I have found that the canvases need to cure for a time before using them to paint. If it has not had time to thoroughly dry out and bond the gesso may break down when water is applied. Let the canvas stand for at least a week before using it for a watercolor painting.
Once the gesso is dry you can paint with watercolor. The gesso creates a rich velvety surface and it is a joy to paint on it. It is also very forgiving. If you want to ‘erase’ and repaint, just wet the surface, use a soft paper towel and blot up the paint. I have done complete removals and then repainted the corrected image with no damage to the surface. The surface also accepts graphite effortlessly. I have not yet tried the gesso on stiff paper for pastel work, but I suspect it would work very well. Considering the ease of graphite, charcoal would probably be quite thrilling to use on the surface. However, you will not be able to put a wax overlay onto graphite, pastel or charcoal because those substances are free floating pigments. Wax works as a binder for pigments and when it encounters a free floater like graphite, pastel chalk or charcoal, it will bond with the pigment and create paint. Control of the resultant ‘paint’ would be tricky but it could be an interesting adventure.
Watercolor, on the other hand, is composed of pigments suspended in Gum Arabic which, when dry, is a solid surface.
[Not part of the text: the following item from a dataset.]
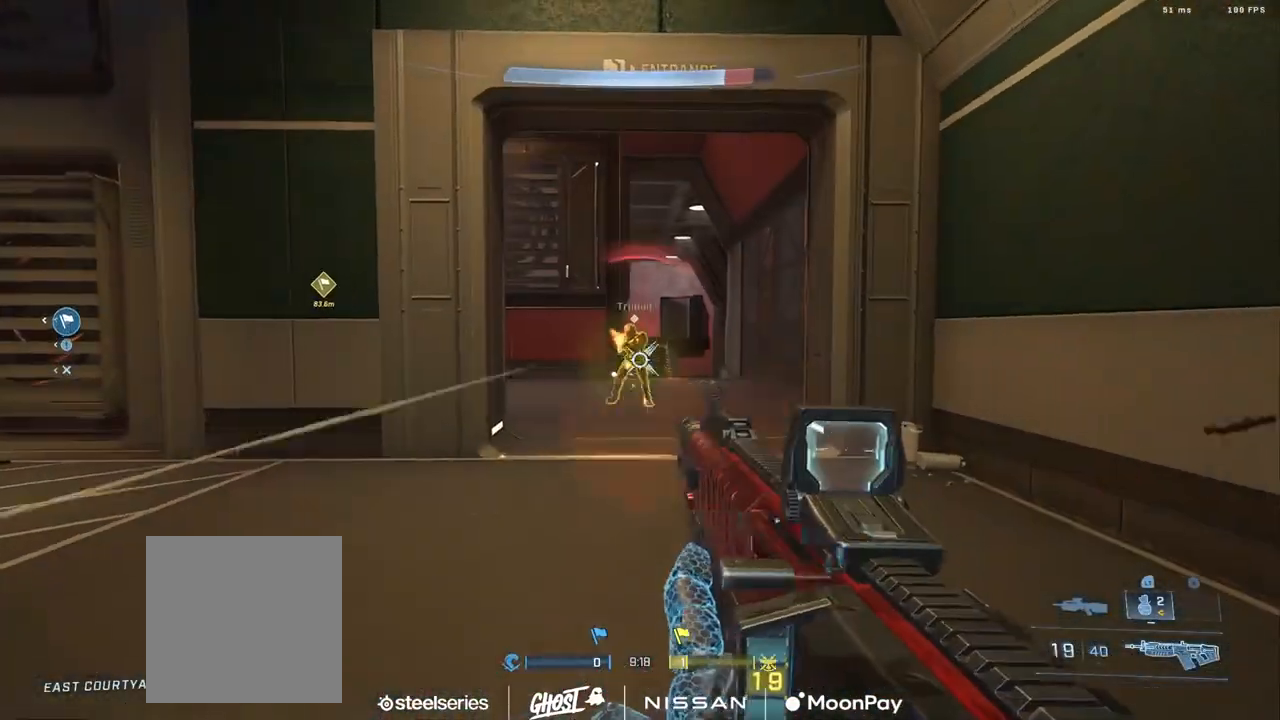
{"buttons": ["R2"], "left_stick": "right", "right_stick": "left", "events": [[84, "left_stick", "up"], [134, "left_stick", "up-left"], [134, "right_stick", "left"], [234, "right_stick", "center"], [284, "left_stick", "up-right"], [334, "right_stick", "right"], [367, "left_stick", "right"], [434, "right_stick", "left"]]}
Wax will not interact with the pigments in a dry watercolor painting.
Test reproduction of a Fayum mummy portrait
Scientists studying the Fayum Mummy Portraits have speculated that some of the paintings were tempera under painting with encaustic overlays. To test the idea, I did a reproduction of an ancient mummy portrait.
Varnish with hot wax
Keep in mind that once the wax overlay is applied, no changes can be made to the painting other than heating and adding more wax.
If the surface is cold the hot wax will solidify on contact. Heat the board or canvas in a 170º Fahrenheit oven, or use a hairdryer or heat gun to warm the surface. However, heat guns and hair dryers blow the wax and create a fine spray of wax all over the work area. Because of that I prefer preheating in an oven.
Ancient references to encaustic mention super heated boards placed on embers from a fire. Since doing the experiment I have gotten an electric griddle (a modern equivalent of the ancient fires) and can leave the canvas or board on the griddle while working. The painting remains hot and the wax flows beautifully over the surface.